How do I use Game Sprockets ion OS X?  I am using a Snes emulator taht is carbonized but it says OS X does not support Game Sprockets.  How do I use my Gravis Game Pad?  Any suggestions?


----------



## adambyte (Jan 17, 2003)

BUMP!

Well? Anybody? I'm in the same boat, here.


----------



## Snowball (Jan 18, 2003)

Actually, I have a technical question. Why did Apple decide to drop Sprockets for OS X at all? Wasn't it a big feature of OS 8.5 and higher? It supposedly made programming controllers for the game developers much easier right?
Apparently they haven't replaced it with anything better otherwise we'd be hearing more about it.


----------



## Drizzt (Jan 18, 2003)

If you're using the latest version of SNES9x(1.3.9a) then that version supports gamepads in OS X.  I remember before it was offically added to the emu that there was a way to kinda hack it in as well w/ an app called XGamePadSupport or something like that.  But I haven't found any need for that for my iShock on 1.3.9a.  Get it at www.emulation.net


----------



## cq107 (Jan 18, 2003)

there is a cool app that apple has that re-maps generic keys to your game pad... I have found that there is an impercivable amout of lag on almost all the games... 
http://www.apple.com/downloads/macosx/drivers/gamepadcompanion.html


----------



## g3joel (Jan 19, 2003)

I don't know about Game Sprockets, but I think Input Sprockets was replaced by HID Manager.


----------



## THEMACER (Jan 19, 2003)

Bump Bump me too i havent used my gravis game pad because i cant get it to work. Would be great if i could use it with MOH:AA


----------



## g3joel (Jan 19, 2003)

If your game pad or joystick is USB then why not use USB Overdrive? Or does this not work with gamepads or joysticks... I can't remember. Nevertheless, search for it on Versiontracker and give it a go.


----------



## adambyte (Jan 19, 2003)

Yay! I bought a generic game pad from some company called "Saitek," and at first, it was very flakey with SNES9X's built in HID thingies. Then, I got "GamePad Companion" (mentioned above in a link by cq107), and used that to map things to key normally at the the keyboard (so, for instance, when I press a button, it types "b" in a word processor, but controls SNES when the keyboard is mapped right.)

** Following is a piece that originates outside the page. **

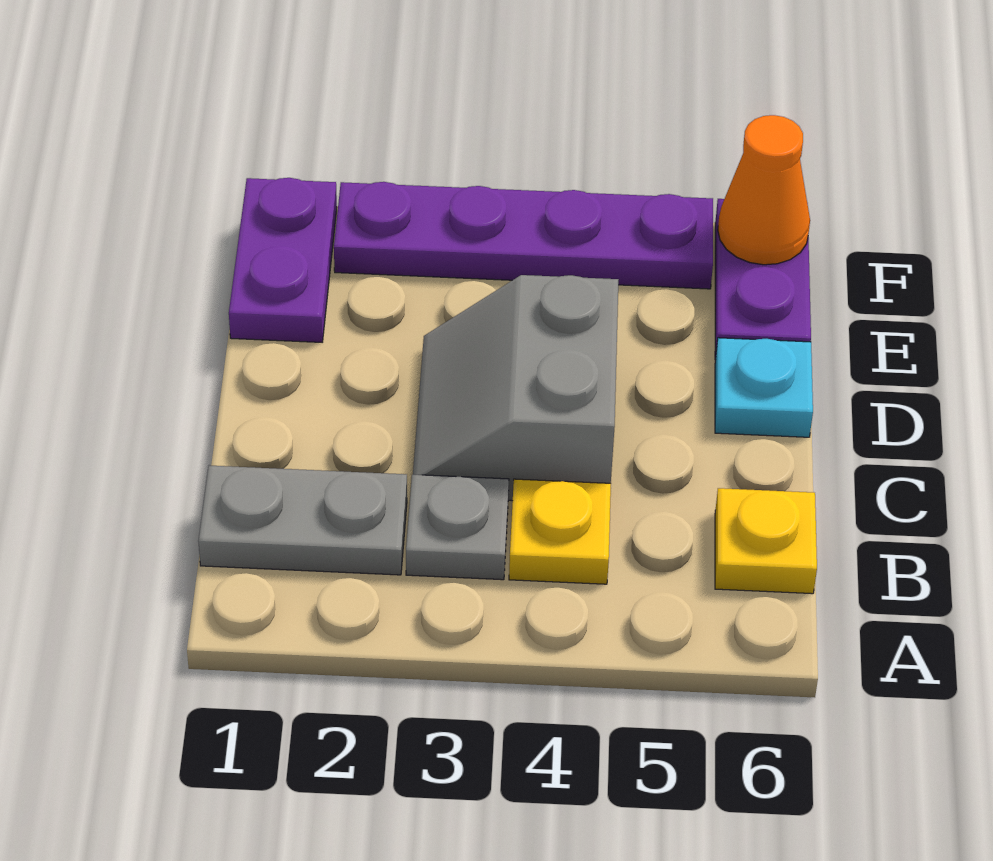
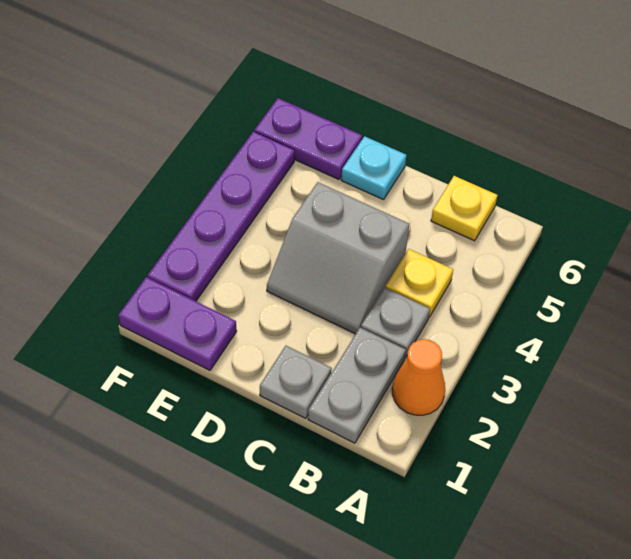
none -> grey 1x1 plate [260,346,332,418]
orange 1x1 cone [718,115,810,265] -> orange 1x1 cone moved to [392,339,445,415]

Anyway, GamePad Companion works fine for me, and I don't find that there's much lag at all.

I tried USB Overdrive, and it didn't work with it. Go fig.


----------



## Decado (Jan 19, 2003)

Hey, i got the Saitek a couple of days ago, for sNES emulation-playing. since its kind of a no-namer it was only about 15 dollars, and it worked perfect for me. Thanks for the gamepad companion-tips, will be kool to check out.


----------



## ex2bot (Jan 19, 2003)

g3Joel is right

The HID (human interface manager) replaces Game Sprockets. It finally supports force feedback, too.


Now is the time on Sprockets when we dance.


----------